◆ **What to work on**
When you transcribe the data below, reproduce every line exactly and leave each picture out.

--- Available records Enclosed Below ---

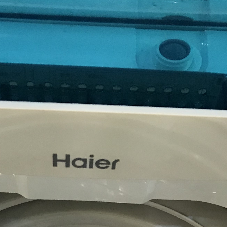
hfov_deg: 22.7
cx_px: 83
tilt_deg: -75.3
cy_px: 333
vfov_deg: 19.9
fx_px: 564
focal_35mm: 76
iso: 40
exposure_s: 1/25
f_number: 1.8
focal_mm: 3.99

--- End of Enclosed Available records ---

◆ **Written answer**
hfov_deg: 22.7
cx_px: 83
tilt_deg: -75.3
cy_px: 333
vfov_deg: 19.9
fx_px: 564
focal_35mm: 76
iso: 40
exposure_s: 1/25
f_number: 1.8
focal_mm: 3.99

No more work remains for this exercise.